Sri Lanka to tax car crashes in drastic austerity budget, raising money and ‘reducing accidents’
- Economy shrank a record 3.6 per cent last year and faces foreign exchange crisis, the worst since free economy began in 1978
- Nation’s roads among world’s most dangerous with around 3,000 fatalities and 25,000 seriously injured each year

Sri Lanka has slapped a tax on road accidents in a drastic austerity budget as the country faces a major foreign exchange crisis.
“It is proposed to impose a fee on vehicles meeting with accidents,” Finance Minister Basil Rajapaksa told parliament on Friday. “Through this initiative, it is expected to reduce the number of motor vehicle accidents.”
Rajapaksa said accidents would be taxed under new proposals to keep the budget deficit at 8.8 per cent of GDP in 2022, down from 11.1 per cent this year. He did not give details of the crash tax.
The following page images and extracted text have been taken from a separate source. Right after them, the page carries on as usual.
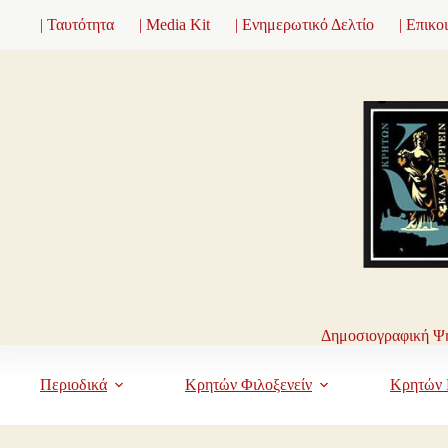
Μετάβαση
| Ταυτότητα
| Media Kit
| Ενημερωτικό Δελτίο
| Επικο
στο
περιεχόμενο
Δημοσιογραφική Ψη
Περιοδικά
Κρητών Φιλοξενείν
Κρητών 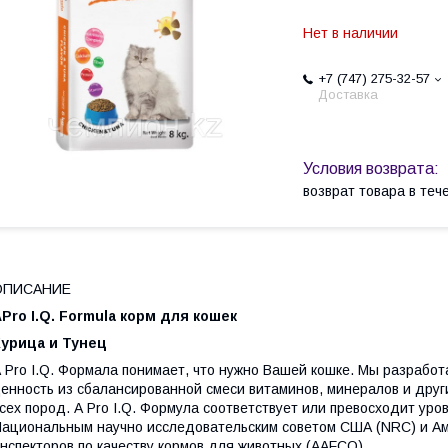
Нет в наличии
+7 (747) 275-32-57
Доставка
возврат товара в те
ОПИСАНИЕ
А
Pro
I
.
Q
.
Formula
корм для кошек
Курица и Тунец
 Pro I.Q. Формала понимает, что нужно Вашей кошке. Мы разрабо
енность из сбалансированной смеси витаминов, минералов и дру
сех пород. A Pro I.Q. Формула соответствует или превосходит ур
ациональным научно исследовательским советом США (NRC) и Ам
нспекторов по качеству кормов для животных (AAFCO)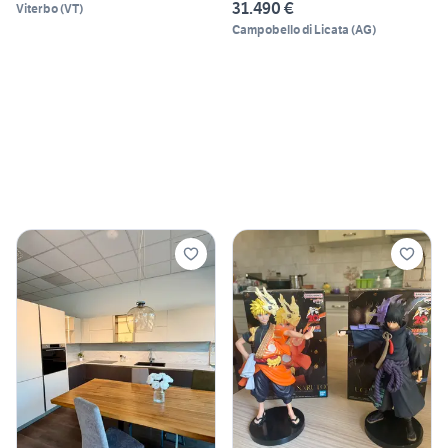
31.490 €
Viterbo
(
VT
)
Campobello di Licata
(
AG
)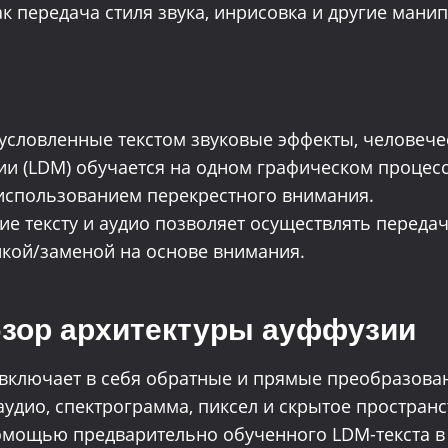
к передача стиля звука, инрисовка и другие мани
бусловленные текстом звуковые эффекты, человече
и (LDM) обучается на одном графическом процесс
использованием перекрестного внимания.
ие тексту и аудио позволяет осуществлять передач
кой/заменой на основе внимания.
Обзор архитектуры ауффузии
 включает в себя обратные и прямыe преобразов
удио, спектрограмма, пиксел и скрытое пространс
помощью предварительно обученного LDM-текста в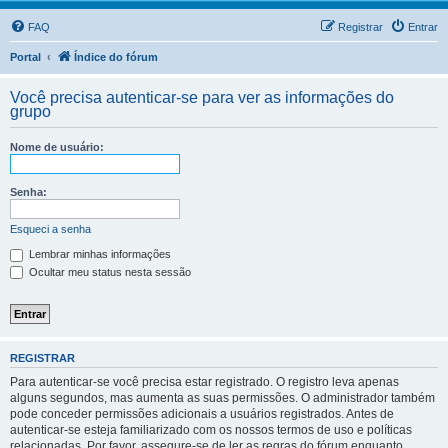
FAQ
Registrar
Entrar
Portal
Índice do fórum
Você precisa autenticar-se para ver as informações do
grupo
Nome de usuário:
Senha:
Esqueci a senha
Lembrar minhas informações
Ocultar meu status nesta sessão
REGISTRAR
Para autenticar-se você precisa estar registrado. O registro leva apenas
alguns segundos, mas aumenta as suas permissões. O administrador também
pode conceder permissões adicionais a usuários registrados. Antes de
autenticar-se esteja familiarizado com os nossos termos de uso e políticas
relacionadas. Por favor, assegure-se de ler as regras do fórum enquanto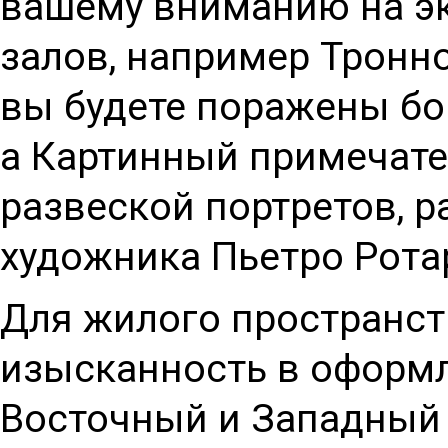
вашему вниманию на эк
залов, например Тронно
вы будете поражены бог
а Картинный примечат
развеской портретов, 
художника Пьетро Рота
Для жилого пространст
изысканность в оформл
Восточный и Западный 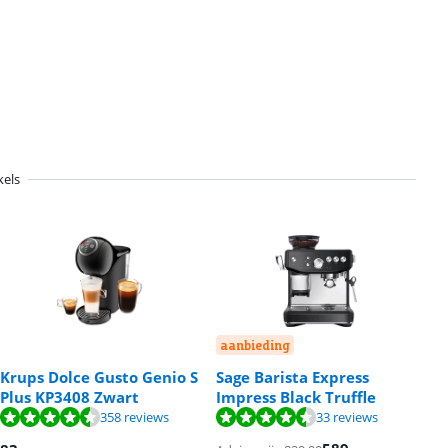
kels
aanbieding
Krups Dolce Gusto Genio S
Sage Barista Express
Plus KP3408 Zwart
Impress Black Truffle
358 reviews
33 reviews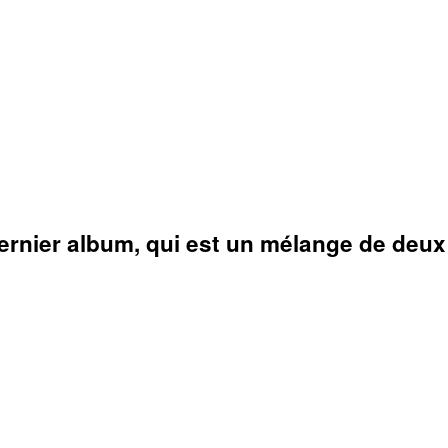
ernier album, qui est un mélange de deu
Rajapaksa said the country was facing a serious crisis with foreign reserves at US$2.3 billion, down from US$7.5 billion when his brother Gotabaya took over as president two years ago.
“We have to accept that the increase in prices is due to a shortage of goods, the imposition of import restrictions, the over-reliance on imports, the depreciation of the rupee together with the failure to adequately encourage manufacturers,” he said.